## Provided passage
IBM says it has managed to coax TLC-class endurance and performance from cheaper QLC flash chips, with customers of the company's FlashSystem 9200 all-flash arrays getting the benefits.
No one else can do this, according to Andy Walls, IBM Fellow and CTO for flash storage products.
Quad-level cell flash is cheaper to make than triple-level cell flash and increases storage density, but at the cost of performance and endurance. QLC stores 4 bits of data using 16 states. This requires 16 voltage levels, which lengthens IO operations, and means it takes longer to read and write data than TLC. This also shortens endurance, expressed as write-erase cycles.
To overcome this, IBM has developed a controller for its proprietary FlashCore Module (FCM) drives that monitor and classify blocks of flash for health and longevity. Data blocks that are written most frequently are put on the healthiest flash blocks.
Andy Walls: With QLC we got 16,000 write erase cycles
"Our research guys have developed algorithms that can tell early on how healthy a flash block is going to be," Walls said in a Moor Insights and Strategy fireside chat earlier this month. "By knowing that early I can put data that's changed the most on the healthiest blocks, [and] data that's changed the least on less healthy blocks. We get about a two times increase in endurance by doing that.

## What you need to do
**1.** Rewrite the paragraph of the IBM flash storage article that begins "Quad-level cell flash is cheaper" as a short bulleted list, keeping its main facts.
**2.** List every capitalized abbreviation that appears in the IBM flash storage article, other than "IBM" itself.
**3.** Print the part of the IBM flash storage article from "Quad-level cell flash" to "healthiest flash blocks.".
The records that follow come from a different source than the text.

## Data for review
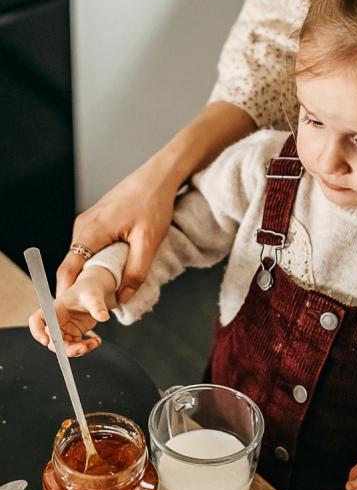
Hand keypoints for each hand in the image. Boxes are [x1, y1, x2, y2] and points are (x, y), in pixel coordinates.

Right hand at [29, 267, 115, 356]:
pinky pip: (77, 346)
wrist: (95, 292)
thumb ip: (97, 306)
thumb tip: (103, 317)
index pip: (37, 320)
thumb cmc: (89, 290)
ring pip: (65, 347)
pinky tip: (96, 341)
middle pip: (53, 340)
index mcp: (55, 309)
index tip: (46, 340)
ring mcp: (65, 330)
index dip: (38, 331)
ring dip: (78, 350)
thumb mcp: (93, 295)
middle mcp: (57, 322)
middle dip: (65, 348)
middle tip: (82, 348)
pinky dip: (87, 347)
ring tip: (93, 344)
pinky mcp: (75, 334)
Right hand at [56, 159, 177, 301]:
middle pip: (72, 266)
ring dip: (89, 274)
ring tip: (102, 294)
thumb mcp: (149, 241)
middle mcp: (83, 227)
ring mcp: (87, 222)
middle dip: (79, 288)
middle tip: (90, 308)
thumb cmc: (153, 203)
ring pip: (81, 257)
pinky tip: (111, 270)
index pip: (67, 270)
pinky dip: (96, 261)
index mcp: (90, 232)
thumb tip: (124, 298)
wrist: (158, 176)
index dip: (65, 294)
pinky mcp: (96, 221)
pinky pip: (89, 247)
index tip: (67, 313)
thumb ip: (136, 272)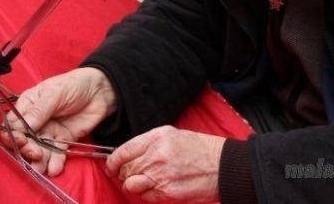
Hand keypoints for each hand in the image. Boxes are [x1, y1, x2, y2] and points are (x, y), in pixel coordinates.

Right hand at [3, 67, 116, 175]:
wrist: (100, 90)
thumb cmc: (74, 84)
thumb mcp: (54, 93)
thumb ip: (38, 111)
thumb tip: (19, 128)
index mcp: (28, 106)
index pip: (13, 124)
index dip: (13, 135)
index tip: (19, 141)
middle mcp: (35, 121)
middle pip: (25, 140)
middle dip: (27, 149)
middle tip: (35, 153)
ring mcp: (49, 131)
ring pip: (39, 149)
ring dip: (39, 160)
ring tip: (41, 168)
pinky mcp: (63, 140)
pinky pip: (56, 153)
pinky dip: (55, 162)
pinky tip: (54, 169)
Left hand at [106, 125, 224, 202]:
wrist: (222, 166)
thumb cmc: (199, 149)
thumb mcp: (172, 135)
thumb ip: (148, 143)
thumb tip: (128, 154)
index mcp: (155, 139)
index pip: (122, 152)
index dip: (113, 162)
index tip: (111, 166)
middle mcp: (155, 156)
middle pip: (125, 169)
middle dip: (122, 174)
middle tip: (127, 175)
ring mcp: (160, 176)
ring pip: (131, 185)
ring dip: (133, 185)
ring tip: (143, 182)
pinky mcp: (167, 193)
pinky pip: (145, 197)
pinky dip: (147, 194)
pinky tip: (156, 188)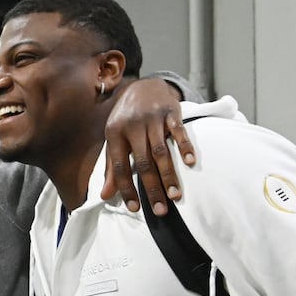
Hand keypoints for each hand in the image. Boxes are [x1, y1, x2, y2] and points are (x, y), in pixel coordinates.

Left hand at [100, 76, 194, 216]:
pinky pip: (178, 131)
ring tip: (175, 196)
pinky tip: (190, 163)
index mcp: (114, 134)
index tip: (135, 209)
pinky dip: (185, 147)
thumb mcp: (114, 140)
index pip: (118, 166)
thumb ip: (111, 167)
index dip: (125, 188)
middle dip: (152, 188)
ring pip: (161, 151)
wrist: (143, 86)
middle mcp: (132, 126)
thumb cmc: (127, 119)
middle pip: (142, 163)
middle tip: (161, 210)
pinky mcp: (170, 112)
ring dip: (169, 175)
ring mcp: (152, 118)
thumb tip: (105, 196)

## Answers to the tasks
**1.**
- QLC flash costs less to make than TLC flash and increases storage density, but it performs worse and has lower endurance.
- QLC stores 4 bits of data using 16 states, so it needs 16 voltage levels.
- These voltage levels lengthen IO operations, so reading and writing data take longer than with TLC.
- They also shorten endurance, which is measured in write-erase cycles.

**2.**
- QLC
- TLC
- CTO
- FCM
- IO

**3.**
Quad-level cell flash is cheaper to make than triple-level cell flash and increases storage density, but at the cost of performance and endurance. QLC stores 4 bits of data using 16 states. This requires 16 voltage levels, which lengthens IO operations, and means it takes longer to read and write data than TLC. This also shortens endurance, expressed as write-erase cycles.
To overcome this, IBM has developed a controller for its proprietary FlashCore Module (FCM) drives that monitor and classify blocks of flash for health and longevity. Data blocks that are written most frequently are put on the healthiest flash blocks.